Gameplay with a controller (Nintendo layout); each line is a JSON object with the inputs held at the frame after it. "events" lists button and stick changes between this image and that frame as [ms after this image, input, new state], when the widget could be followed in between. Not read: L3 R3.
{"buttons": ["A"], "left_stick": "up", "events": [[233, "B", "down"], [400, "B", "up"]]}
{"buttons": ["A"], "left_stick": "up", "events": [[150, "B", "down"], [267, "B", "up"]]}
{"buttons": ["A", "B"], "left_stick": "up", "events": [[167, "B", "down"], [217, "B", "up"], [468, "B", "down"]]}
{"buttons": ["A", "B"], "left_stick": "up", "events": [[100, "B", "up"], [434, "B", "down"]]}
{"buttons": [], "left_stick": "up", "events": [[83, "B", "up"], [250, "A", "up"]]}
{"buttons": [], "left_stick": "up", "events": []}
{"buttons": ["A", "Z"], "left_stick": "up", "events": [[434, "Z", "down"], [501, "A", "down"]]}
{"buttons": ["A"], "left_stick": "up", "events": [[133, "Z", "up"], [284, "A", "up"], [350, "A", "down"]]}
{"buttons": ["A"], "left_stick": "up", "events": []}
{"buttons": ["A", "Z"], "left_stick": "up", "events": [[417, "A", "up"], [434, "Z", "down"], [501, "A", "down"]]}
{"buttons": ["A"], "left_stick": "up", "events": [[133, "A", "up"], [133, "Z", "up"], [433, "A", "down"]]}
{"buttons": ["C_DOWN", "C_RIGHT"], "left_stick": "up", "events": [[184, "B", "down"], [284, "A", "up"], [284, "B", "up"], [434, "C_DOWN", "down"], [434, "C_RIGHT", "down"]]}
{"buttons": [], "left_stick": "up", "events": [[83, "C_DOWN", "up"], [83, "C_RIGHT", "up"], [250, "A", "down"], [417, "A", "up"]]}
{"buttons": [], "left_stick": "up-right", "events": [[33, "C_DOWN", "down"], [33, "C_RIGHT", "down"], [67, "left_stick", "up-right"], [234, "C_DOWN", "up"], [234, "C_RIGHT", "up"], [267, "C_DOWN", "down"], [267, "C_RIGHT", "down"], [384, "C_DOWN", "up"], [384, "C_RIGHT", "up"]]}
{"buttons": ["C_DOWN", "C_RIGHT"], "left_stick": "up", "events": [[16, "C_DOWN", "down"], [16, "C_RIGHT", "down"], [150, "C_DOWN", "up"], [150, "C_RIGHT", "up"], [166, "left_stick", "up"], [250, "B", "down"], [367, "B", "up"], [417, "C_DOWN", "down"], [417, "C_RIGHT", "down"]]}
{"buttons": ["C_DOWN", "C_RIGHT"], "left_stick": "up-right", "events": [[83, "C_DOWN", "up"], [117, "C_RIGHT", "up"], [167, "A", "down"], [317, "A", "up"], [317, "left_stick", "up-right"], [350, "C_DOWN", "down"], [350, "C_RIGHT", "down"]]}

# Exercise brief
The answer must be a word-for-word transcription of every record above.

# Finished exercise
Gameplay with a controller (Nintendo layout); each line is a JSON object with the inputs held at the frame after it. "events" lists button and stick changes between this image and that frame as [ms after this image, input, new state], when the widget could be followed in between. Not read: L3 R3.
{"buttons": ["A"], "left_stick": "up", "events": [[233, "B", "down"], [400, "B", "up"]]}
{"buttons": ["A"], "left_stick": "up", "events": [[150, "B", "down"], [267, "B", "up"]]}
{"buttons": ["A", "B"], "left_stick": "up", "events": [[167, "B", "down"], [217, "B", "up"], [468, "B", "down"]]}
{"buttons": ["A", "B"], "left_stick": "up", "events": [[100, "B", "up"], [434, "B", "down"]]}
{"buttons": [], "left_stick": "up", "events": [[83, "B", "up"], [250, "A", "up"]]}
{"buttons": [], "left_stick": "up", "events": []}
{"buttons": ["A", "Z"], "left_stick": "up", "events": [[434, "Z", "down"], [501, "A", "down"]]}
{"buttons": ["A"], "left_stick": "up", "events": [[133, "Z", "up"], [284, "A", "up"], [350, "A", "down"]]}
{"buttons": ["A"], "left_stick": "up", "events": []}
{"buttons": ["A", "Z"], "left_stick": "up", "events": [[417, "A", "up"], [434, "Z", "down"], [501, "A", "down"]]}
{"buttons": ["A"], "left_stick": "up", "events": [[133, "A", "up"], [133, "Z", "up"], [433, "A", "down"]]}
{"buttons": ["C_DOWN", "C_RIGHT"], "left_stick": "up", "events": [[184, "B", "down"], [284, "A", "up"], [284, "B", "up"], [434, "C_DOWN", "down"], [434, "C_RIGHT", "down"]]}
{"buttons": [], "left_stick": "up", "events": [[83, "C_DOWN", "up"], [83, "C_RIGHT", "up"], [250, "A", "down"], [417, "A", "up"]]}
{"buttons": [], "left_stick": "up-right", "events": [[33, "C_DOWN", "down"], [33, "C_RIGHT", "down"], [67, "left_stick", "up-right"], [234, "C_DOWN", "up"], [234, "C_RIGHT", "up"], [267, "C_DOWN", "down"], [267, "C_RIGHT", "down"], [384, "C_DOWN", "up"], [384, "C_RIGHT", "up"]]}
{"buttons": ["C_DOWN", "C_RIGHT"], "left_stick": "up", "events": [[16, "C_DOWN", "down"], [16, "C_RIGHT", "down"], [150, "C_DOWN", "up"], [150, "C_RIGHT", "up"], [166, "left_stick", "up"], [250, "B", "down"], [367, "B", "up"], [417, "C_DOWN", "down"], [417, "C_RIGHT", "down"]]}
{"buttons": ["C_DOWN", "C_RIGHT"], "left_stick": "up-right", "events": [[83, "C_DOWN", "up"], [117, "C_RIGHT", "up"], [167, "A", "down"], [317, "A", "up"], [317, "left_stick", "up-right"], [350, "C_DOWN", "down"], [350, "C_RIGHT", "down"]]}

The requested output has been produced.